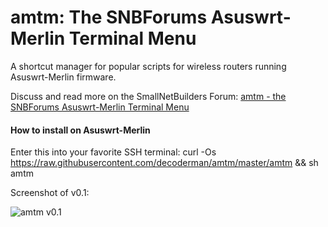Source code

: # amtm: The SNBForums Asuswrt-Merlin Terminal Menu

A shortcut manager for popular scripts for wireless routers running Asuswrt-Merlin firmware.

Discuss and read more on the SmallNetBuilders Forum:
<a href="https://www.snbforums.com/threads/amtm-the-snbforums-asuswrt-merlin-terminal-menu.42415/">amtm - the SNBForums Asuswrt-Merlin Terminal Menu</a>

#### How to install on Asuswrt-Merlin
Enter this into your favorite SSH terminal:
curl -Os https://raw.githubusercontent.com/decoderman/amtm/master/amtm && sh amtm

Screenshot of v0.1:

<img src="https://i.imgur.com/xvpwx9o.png" title="amtm v0.1" /></a>
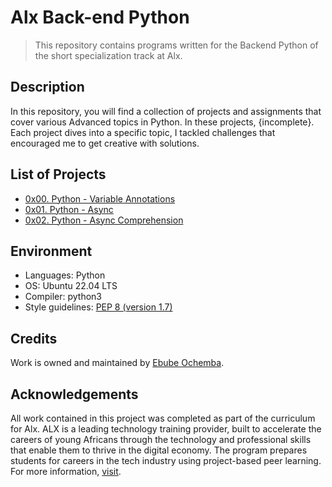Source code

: # Alx Back-end Python

> This repository contains programs written for the Backend Python of the short specialization track at Alx.

## Description

In this repository, you will find a collection of projects and assignments that cover various Advanced topics in Python. In these projects, {incomplete}. Each project dives into a specific topic, I tackled challenges that encouraged me to get creative with solutions.

## List of Projects

- [0x00. Python - Variable Annotations](https://github.com/Ebube-Ochemba/alx-backend-python/tree/main/0x00-python_variable_annotations)
- [0x01. Python - Async](https://github.com/Ebube-Ochemba/alx-backend-python/tree/main/0x01-python_async_function)
- [0x02. Python - Async Comprehension](https://github.com/Ebube-Ochemba/alx-backend-python/tree/main/0x02-python_async_comprehension)

## Environment
- Languages: Python
- OS: Ubuntu 22.04 LTS
- Compiler: python3
- Style guidelines: [PEP 8 (version 1.7)](https://peps.python.org/pep-0008/)
## Credits

Work is owned and maintained by [Ebube Ochemba](https://twitter.com/ebube116).

## Acknowledgements

All work contained in this project was completed as part of the curriculum for Alx. ALX is a leading technology training provider, built to accelerate the careers of young Africans through the technology and professional skills that enable them to thrive in the digital economy. The program prepares students for careers in the tech industry using project-based peer learning.
For more information, [visit](https://www.alxafrica.com/).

☆ ☆ ☆ ☆ ☆

Show the lines above that have the word "more".

Task solution:
Discuss and read more on the SmallNetBuilders Forum:
For more information, [visit](https://www.alxafrica.com/).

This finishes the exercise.